More may never have been less than in the new five-hour, yes five-hour, CBS production of "Jacqueline Susann's Valley of the Dolls," the kind of undertaking that inspires the mildly tantalizing question: How good could it have been even if it had been any good?
The leaden and laborious remake, at 9 tonight and 8 tomorrow night on Channel 9, supposedly "updates" Susann's 1966 novel and the 1967 movie of it, but the '80s Hollywood in which the film is set is one where no one seems to have discovered cocaine and everyone in the film business is running around making movie musicals, which died even before Susann did.
It's still basically the tale of three ambitious little girls in the big bad valley of the dollars, though in the five-hour version (Five hours! I still don't believe it!), it seems like forever before anybody pops a pill, which is what the "dolls" refers to, isn't it? Well isn't it?
Writer Laurence Heath and director Walter Grauman apparently meant this as a kind of pale shadow cast by the first movie, which seemed lousy enough in its day but which looks like truth, beauty and your favorite easy chair compared to the remake. For five hours we're supposed to worry about whether or not rock star Tony Polar, played by talk-show hobo Bert Convy, is going to turn into "a vegetable." Bert Convy should be so lucky! This movie is so unforgivably false that when he does turn into a vegetable, he looks more like, oh, a mineral.
The three dames at sea are smart-cookie lawyer Ann Welles, played as a combination of Miss Fixit and Tweetie Pie by Catherine Hicks ("Marilyn" in last season's ABC movie bio); that not-very-together chick Neeley O'Hara, played whimperingly by Lisa Hartman; and Jennifer North, who doesn't have the heart to tell Tony Polar he's going to turn into a vegetable so she goes to Paris and has a lesbian affair with a sculptor but returns to America and is told she has cancer and must undergo a double mastectomy and kills herself with sleeping pills in the Malibu Beach house of cosmetics magnate Kevin Gillmore (Gary Collins, another talk-show cipher), who lost his first wife to cancer, too. Jennifer is played by Veronica Hamel, of "Hill Street Blues," and shame on her.
Nothing much happens in the first two hours, except that all the characters pair off in mutually predatory teams immediately upon being introduced to one another (Hollywood -- so wicked) and ultra-insipid David Birney, as movie director Lyon Burke, gets to recite a deeply ironic lamentation about the scarcity of young talent and the dominance of plastic-wrapped entertainment. It's like listening to Charles Manson call for law and order.
But in part two, some of Susann's more lustily blustery scenes are restaged. Neeley again flushes down the toilet the wig of aging star Helen Lawson, played by a still attractive Jean Simmons. This is after Neeley has been seduced by Teddi Casablanca, a crafty hairdresser (is this a reference to Barbra Streisand and Jon Peters? Oh, who cares?) who takes over her life until she catches him smooching another cutie. Neeley: "You're a liar!" Slap! Teddi: "You pig! You slob!" After that, it's only a hop, skip and a slump to the roof of Nelley's hotel, from which she is coaxed out of jumping by Ann and Lyon.
Lyon: "Is he that good, Neeley? Is he that good in the sack?" Neeley: "He's not bad."
In the ambulance, Lyon offers her the Hollywood gospel: "You're going to have to start to love yourself, ya know?" Later, Neeley freaks but good and is sent off to Crazy Acres where she runs into The Vegetable, whose girlfriend has by this time had a session with a not-very-comforting gynecologist played by Kathleen Nolan (in her better days, Kate of "The Real McCoys").
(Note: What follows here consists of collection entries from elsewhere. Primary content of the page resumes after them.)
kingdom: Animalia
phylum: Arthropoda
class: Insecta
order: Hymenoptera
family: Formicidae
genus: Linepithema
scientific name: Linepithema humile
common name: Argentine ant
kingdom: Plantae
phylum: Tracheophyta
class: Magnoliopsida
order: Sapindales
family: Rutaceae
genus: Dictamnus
Besides Simmons, the only performer who can walk away from this wreck with head held high is James Coburn, who plays Henry Bellamy, boss of a show-biz conglomerate; Bellamy doesn't go to bed with any of the women in the cast until part two. Since everyone else has made straight for the hay posthaste, you wonder what's wrong with Henry. Is he gay? Coburn perhaps took this role as the ultimate test of his dignity.
Dionne Warwick, who sang the title tune for the first movie, sings a new, and naturally inferior, title tune for this one. Costume designer Jean-Pierre Dorleac has a cameo as himself. The executive producer is Susann's surviving husband, Irving Mansfield.
In September, 20th Century-Fox broke the glad news that CBS had expanded its order from four to five hours for a new "Valley of the Dolls." Producer Renee Valente was quoted as saying, "CBS deserves a lot of credit for making this rare move instead of cutting the heart out of the film" and "We needed the extra hour to stay true to the story we wanted told."
These people actually think they are in the entertainment business! They actually believe they are telling stories with hearts in them! You watch something like "Valley of the Dolls" and you wonder how much more dehumanized and dull pop pulp can possibly get. It is a shivaree of the living dead.